WHAT THIS TASK INVOLVES: Begin at the top of the records below and return each line exactly through the line with "11: (260, 296, 20.34)". Skip pictures.

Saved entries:

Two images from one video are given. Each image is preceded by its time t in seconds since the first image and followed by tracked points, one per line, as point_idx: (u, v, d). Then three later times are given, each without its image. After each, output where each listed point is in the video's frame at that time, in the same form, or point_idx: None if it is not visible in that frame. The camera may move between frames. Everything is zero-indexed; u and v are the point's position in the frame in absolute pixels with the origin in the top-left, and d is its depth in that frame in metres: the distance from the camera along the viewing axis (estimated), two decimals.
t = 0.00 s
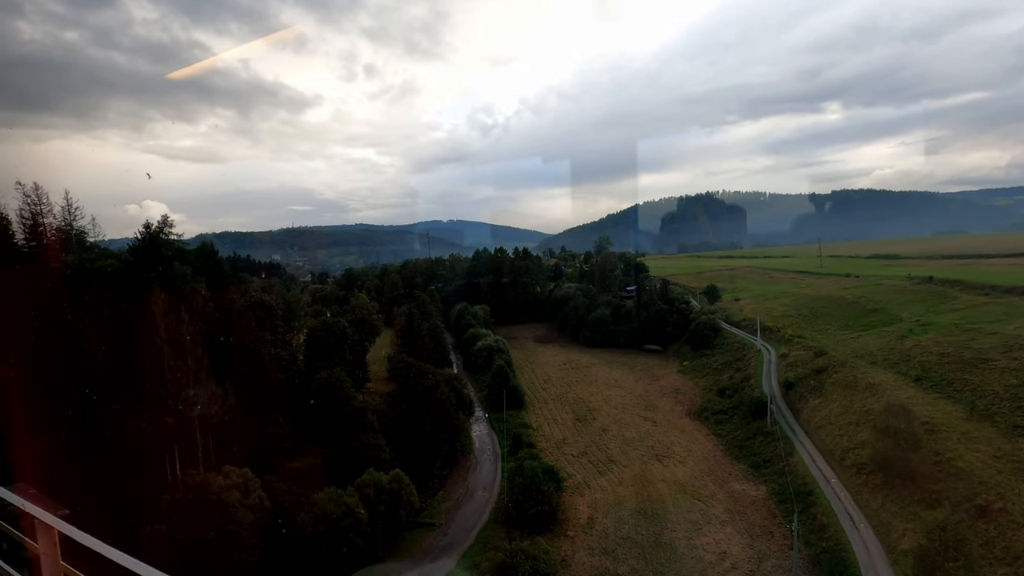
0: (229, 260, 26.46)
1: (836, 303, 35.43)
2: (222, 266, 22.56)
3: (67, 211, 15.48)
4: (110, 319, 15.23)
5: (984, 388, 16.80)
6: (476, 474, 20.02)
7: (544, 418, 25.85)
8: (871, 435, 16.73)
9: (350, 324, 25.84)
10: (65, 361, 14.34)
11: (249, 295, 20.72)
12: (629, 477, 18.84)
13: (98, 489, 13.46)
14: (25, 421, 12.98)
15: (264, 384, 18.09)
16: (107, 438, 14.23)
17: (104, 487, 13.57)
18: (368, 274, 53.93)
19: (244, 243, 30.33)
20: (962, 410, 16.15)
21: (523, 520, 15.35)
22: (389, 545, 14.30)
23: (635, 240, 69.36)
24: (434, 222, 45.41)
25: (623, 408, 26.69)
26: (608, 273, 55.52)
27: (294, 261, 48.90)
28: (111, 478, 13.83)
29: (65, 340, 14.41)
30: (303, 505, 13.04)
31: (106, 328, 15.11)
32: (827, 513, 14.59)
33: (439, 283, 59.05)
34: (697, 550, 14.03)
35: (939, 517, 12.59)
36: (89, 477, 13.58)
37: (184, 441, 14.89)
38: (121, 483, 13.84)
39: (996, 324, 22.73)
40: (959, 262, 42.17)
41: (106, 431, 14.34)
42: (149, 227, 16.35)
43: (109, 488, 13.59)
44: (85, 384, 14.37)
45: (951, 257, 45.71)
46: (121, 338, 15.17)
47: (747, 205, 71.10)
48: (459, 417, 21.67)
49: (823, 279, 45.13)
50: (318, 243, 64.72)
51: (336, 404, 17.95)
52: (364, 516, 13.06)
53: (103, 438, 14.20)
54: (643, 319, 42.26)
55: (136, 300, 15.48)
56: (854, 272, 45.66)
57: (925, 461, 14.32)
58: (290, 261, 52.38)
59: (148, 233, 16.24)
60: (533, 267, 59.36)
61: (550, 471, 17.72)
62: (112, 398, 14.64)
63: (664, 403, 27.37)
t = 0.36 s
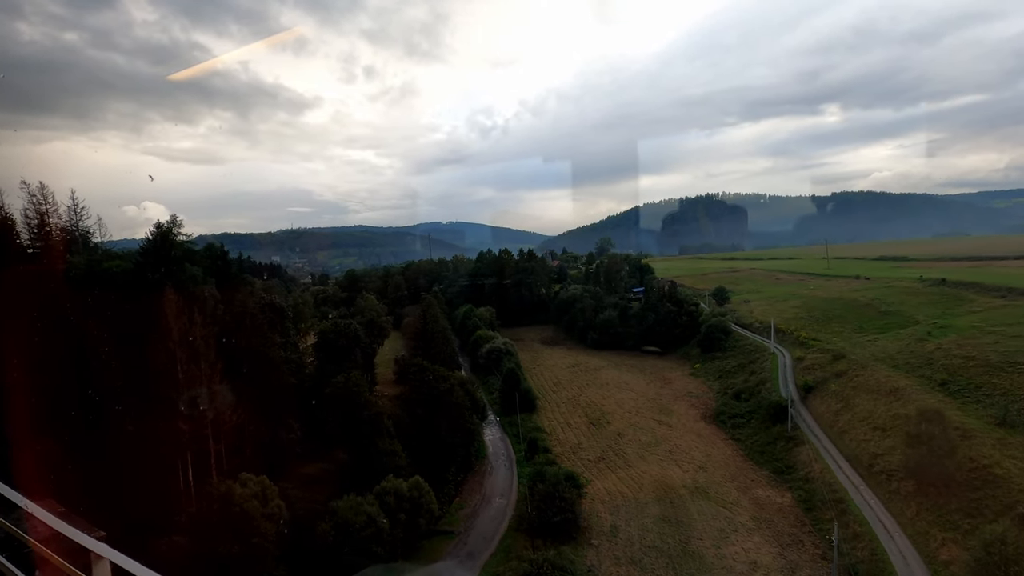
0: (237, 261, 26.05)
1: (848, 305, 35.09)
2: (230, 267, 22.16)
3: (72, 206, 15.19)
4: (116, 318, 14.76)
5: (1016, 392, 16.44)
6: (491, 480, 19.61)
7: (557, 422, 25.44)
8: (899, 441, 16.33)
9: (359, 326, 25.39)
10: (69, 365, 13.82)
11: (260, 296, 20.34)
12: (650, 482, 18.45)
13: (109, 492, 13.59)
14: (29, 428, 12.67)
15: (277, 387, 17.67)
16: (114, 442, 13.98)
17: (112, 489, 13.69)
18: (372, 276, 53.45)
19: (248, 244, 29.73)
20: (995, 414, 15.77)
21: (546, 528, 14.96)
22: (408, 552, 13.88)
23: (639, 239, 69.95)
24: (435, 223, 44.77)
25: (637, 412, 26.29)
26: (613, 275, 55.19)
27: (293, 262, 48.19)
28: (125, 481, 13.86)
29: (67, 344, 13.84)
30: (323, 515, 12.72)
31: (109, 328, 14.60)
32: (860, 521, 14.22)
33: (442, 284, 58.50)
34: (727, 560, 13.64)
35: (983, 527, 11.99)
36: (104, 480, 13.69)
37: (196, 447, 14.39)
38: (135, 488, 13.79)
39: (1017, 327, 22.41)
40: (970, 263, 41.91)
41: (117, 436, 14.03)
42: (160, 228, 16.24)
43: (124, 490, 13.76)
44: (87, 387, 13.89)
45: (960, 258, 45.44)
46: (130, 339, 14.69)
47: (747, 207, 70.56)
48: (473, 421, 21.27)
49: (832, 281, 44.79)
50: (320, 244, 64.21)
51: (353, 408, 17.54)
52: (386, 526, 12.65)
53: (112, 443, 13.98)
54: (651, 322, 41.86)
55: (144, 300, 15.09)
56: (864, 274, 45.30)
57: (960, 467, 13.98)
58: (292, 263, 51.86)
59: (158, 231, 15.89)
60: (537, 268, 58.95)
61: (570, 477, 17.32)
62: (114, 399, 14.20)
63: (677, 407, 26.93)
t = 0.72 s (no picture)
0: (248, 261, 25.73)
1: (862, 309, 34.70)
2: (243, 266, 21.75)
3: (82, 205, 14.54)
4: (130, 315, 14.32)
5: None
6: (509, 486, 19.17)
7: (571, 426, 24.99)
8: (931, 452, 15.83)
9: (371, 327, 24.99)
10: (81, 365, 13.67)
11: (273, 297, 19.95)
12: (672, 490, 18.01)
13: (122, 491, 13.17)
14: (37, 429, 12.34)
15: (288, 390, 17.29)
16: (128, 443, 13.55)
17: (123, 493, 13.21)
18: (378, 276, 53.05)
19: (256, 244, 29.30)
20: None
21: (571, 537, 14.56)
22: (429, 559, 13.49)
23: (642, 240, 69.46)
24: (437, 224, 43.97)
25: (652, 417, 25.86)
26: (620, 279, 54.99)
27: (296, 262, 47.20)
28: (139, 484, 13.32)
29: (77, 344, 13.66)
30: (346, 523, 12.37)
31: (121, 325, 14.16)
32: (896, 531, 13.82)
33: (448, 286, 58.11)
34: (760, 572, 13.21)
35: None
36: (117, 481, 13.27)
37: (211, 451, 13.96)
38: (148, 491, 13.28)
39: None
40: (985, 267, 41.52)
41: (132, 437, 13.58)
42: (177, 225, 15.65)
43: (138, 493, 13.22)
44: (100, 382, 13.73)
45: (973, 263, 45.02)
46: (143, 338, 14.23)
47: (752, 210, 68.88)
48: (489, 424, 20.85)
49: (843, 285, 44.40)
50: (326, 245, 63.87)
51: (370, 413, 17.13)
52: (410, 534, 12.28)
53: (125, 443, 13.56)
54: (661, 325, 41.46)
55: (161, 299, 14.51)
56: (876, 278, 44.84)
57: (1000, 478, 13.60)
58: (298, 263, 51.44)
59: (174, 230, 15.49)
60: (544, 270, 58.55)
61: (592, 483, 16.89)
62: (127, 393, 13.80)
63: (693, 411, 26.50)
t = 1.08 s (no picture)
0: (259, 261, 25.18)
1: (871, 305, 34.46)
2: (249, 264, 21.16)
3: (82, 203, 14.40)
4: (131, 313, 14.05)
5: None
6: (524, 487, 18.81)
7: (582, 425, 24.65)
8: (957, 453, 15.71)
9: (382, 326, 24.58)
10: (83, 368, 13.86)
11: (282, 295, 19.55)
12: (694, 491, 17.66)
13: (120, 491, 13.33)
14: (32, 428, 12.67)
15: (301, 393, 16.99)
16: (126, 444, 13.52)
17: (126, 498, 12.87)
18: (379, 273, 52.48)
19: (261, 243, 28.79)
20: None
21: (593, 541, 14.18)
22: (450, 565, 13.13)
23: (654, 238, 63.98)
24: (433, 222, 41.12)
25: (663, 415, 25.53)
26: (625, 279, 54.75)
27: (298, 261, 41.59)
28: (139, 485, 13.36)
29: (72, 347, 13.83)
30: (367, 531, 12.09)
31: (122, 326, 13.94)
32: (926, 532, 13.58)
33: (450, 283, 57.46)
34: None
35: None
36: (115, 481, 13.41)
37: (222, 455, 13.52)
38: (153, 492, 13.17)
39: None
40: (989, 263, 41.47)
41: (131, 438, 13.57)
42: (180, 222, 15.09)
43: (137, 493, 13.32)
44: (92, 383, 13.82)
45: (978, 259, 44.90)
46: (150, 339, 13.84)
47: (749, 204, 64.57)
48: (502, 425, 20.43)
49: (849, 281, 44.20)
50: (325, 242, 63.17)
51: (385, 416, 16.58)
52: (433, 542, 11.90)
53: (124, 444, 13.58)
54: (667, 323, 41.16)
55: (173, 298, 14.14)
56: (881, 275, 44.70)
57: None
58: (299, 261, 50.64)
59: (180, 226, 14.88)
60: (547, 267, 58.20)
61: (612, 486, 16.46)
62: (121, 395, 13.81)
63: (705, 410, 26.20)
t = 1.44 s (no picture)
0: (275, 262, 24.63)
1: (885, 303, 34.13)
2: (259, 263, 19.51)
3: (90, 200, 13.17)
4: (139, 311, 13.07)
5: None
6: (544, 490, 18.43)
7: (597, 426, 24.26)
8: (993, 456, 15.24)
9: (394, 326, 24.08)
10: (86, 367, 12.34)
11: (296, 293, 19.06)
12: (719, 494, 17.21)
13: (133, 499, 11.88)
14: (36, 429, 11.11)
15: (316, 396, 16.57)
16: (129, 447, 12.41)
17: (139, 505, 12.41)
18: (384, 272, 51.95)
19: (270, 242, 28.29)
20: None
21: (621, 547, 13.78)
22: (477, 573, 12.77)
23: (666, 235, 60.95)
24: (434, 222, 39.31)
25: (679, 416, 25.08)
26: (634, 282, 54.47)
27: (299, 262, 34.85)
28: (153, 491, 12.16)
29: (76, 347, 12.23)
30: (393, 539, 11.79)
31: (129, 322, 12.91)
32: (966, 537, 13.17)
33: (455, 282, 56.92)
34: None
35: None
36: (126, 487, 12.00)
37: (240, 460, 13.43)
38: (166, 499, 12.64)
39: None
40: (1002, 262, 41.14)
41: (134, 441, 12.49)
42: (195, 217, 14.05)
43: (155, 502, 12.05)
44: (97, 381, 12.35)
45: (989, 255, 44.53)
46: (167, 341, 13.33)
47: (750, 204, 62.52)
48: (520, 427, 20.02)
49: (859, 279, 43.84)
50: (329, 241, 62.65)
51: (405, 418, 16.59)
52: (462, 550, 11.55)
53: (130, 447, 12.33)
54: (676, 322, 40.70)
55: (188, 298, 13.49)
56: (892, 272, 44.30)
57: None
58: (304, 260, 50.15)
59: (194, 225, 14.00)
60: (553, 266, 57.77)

EXPECTED OUTPUT:
Two images from one video are given. Each image is preceded by its time t in seconds since the first image and followed by tracked points, one per line, as point_idx: (u, v, d). Then three later times are given, each without its image. After each, output where each listed point is in the video's frame at that time, in the same form, or point_idx: None if it is not visible in that frame. The camera may move between frames. Everything is zero-indexed; u and v are the point's position in the frame in absolute pixels with the origin in the top-left, and d is its depth in that frame in metres: the distance from the camera along the viewing axis (estimated), two decimals.
t = 0.00 s
0: (229, 260, 26.46)
1: (836, 303, 35.43)
2: (222, 266, 22.56)
3: (67, 211, 15.48)
4: (110, 319, 15.23)
5: (984, 388, 16.80)
6: (476, 474, 20.02)
7: (544, 418, 25.85)
8: (871, 435, 16.73)
9: (350, 324, 25.84)
10: (65, 361, 14.34)
11: (249, 295, 20.72)
12: (629, 477, 18.84)
13: (98, 489, 13.46)
14: (25, 421, 12.98)
15: (264, 384, 18.09)
16: (107, 438, 14.23)
17: (104, 487, 13.57)
18: (368, 274, 53.93)
19: (244, 243, 30.33)
20: (962, 410, 16.15)
21: (523, 520, 15.35)
22: (389, 545, 14.30)
23: (635, 240, 69.36)
24: (434, 222, 45.41)
25: (623, 408, 26.69)
26: (608, 273, 55.52)
27: (294, 261, 48.90)
28: (111, 478, 13.83)
29: (65, 340, 14.41)
30: (303, 505, 13.04)
31: (106, 328, 15.11)
32: (827, 513, 14.59)
33: (439, 283, 59.05)
34: (697, 550, 14.03)
35: (939, 517, 12.59)
36: (89, 477, 13.58)
37: (184, 441, 14.89)
38: (121, 483, 13.84)
39: (996, 324, 22.73)
40: (959, 262, 42.17)
41: (106, 431, 14.34)
42: (149, 227, 16.35)
43: (109, 488, 13.59)
44: (85, 384, 14.37)
45: (951, 257, 45.71)
46: (121, 338, 15.17)
47: (747, 205, 71.10)
48: (459, 417, 21.67)
49: (823, 279, 45.13)
50: (318, 243, 64.72)
51: (336, 404, 17.95)
52: (364, 516, 13.06)
53: (103, 438, 14.20)
54: (643, 319, 42.26)
55: (136, 300, 15.48)
56: (854, 272, 45.66)
57: (925, 461, 14.32)
58: (290, 261, 52.38)
59: (148, 233, 16.24)
60: (533, 267, 59.36)
61: (550, 471, 17.72)
62: (112, 398, 14.64)
63: (664, 403, 27.37)
t = 0.36 s
0: (237, 261, 26.05)
1: (848, 305, 35.09)
2: (230, 267, 22.16)
3: (72, 206, 15.19)
4: (116, 318, 14.76)
5: (1016, 392, 16.44)
6: (491, 480, 19.61)
7: (557, 422, 25.44)
8: (899, 441, 16.33)
9: (359, 326, 25.39)
10: (69, 365, 13.82)
11: (260, 296, 20.34)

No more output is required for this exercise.